Database Deadlocks in Ephesoft Cluster Environment
Applies to Ephesoft Versions: v2.5 & v3.0
Dead Locks can happen in a Clustered environment with Ephesoft under certain conditions. Each server in the cluster uses a Pickup Service which selects a batch in the NEW or READY status and decides to process it. This is decided based on a Time setting (cron job) in the dcma-workflows.properties file.
When this happens you will see similar error in the DCMA-All.log:
[TimeStamp] ERROR pool-1-thread-1 org.hibernate.util.JDBCExceptionReporter – Transaction (Process ID 298) was deadlocked on lock resources with another process and has been chosen as the deadlock victim. Rerun the transaction.
[TimeStamp] ERROR pool-1-thread-1 org.hibernate.event.def.AbstractFlushingEventListener – Could not synchronize database state with session
org.hibernate.exception.LockAcquisitionException: Could not execute JDBC batch update
This issue is caused by deadlocks in your database. It seems that your servers are trying to Pick-up batches at the same time and are conflicting.

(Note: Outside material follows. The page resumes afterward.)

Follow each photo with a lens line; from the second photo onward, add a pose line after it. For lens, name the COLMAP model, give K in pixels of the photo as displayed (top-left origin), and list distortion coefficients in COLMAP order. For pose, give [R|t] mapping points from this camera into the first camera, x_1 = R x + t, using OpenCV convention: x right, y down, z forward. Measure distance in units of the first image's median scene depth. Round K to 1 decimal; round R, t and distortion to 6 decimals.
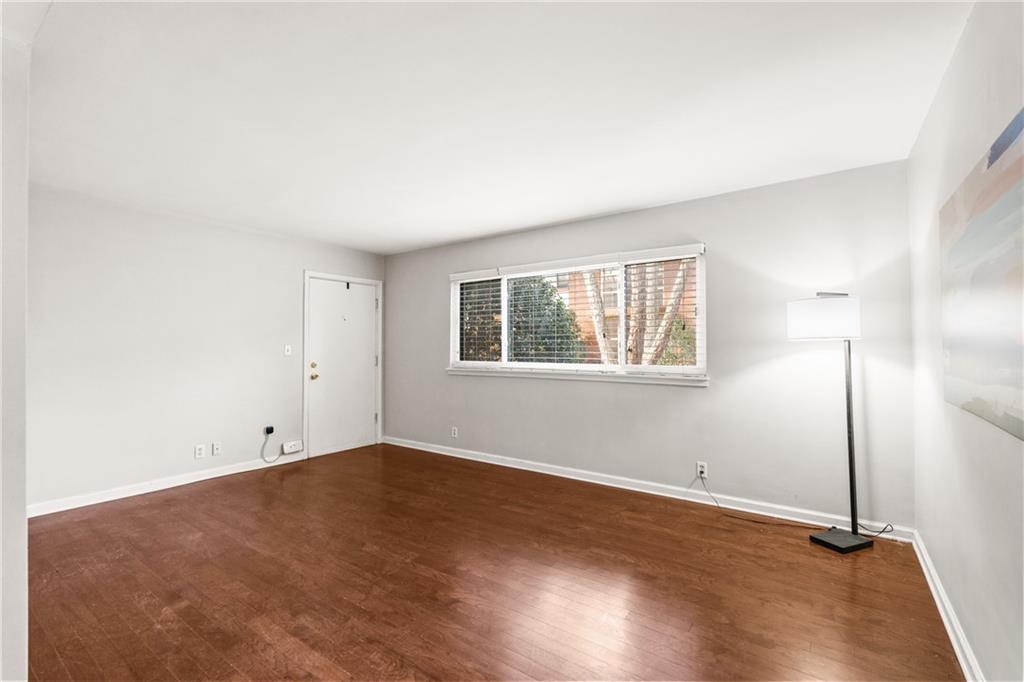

Please go ahead and follow the recommendation below:
Edit the Pickup service setting in the dcma-workflows.properties file. By default it picks the batches up every minute on the 15th second using a cron job. Please make sure pickup services on both servers are picking the batches at different times like this:
Server 1: dcma.pickup.cronjob.expression=15 0/1 * ? * * (Pickup Every Minute and 15 seconds)
Server 2: dcma.pickup.cronjob.expression=45 0/1 * ? * * (Pickup Every Minute and 45 seconds)
We recommend updating to the latest version of Ephesoft (v22.214.171.124 SP3).
A new Pickup Service feature is included latest Service Pack for Ephesoft (v126.96.36.199). This new Pickup feature allows the Ephesoft servers to select these numbers randomly, so as you install more servers, they pickup batches at different times. This is especially true for Ephesoft Installs using MSSQL. This will provide a solution for preventing deadlocks in the database in general.
Note: you must have applied v188.8.131.52 SP2 before deploying SP3.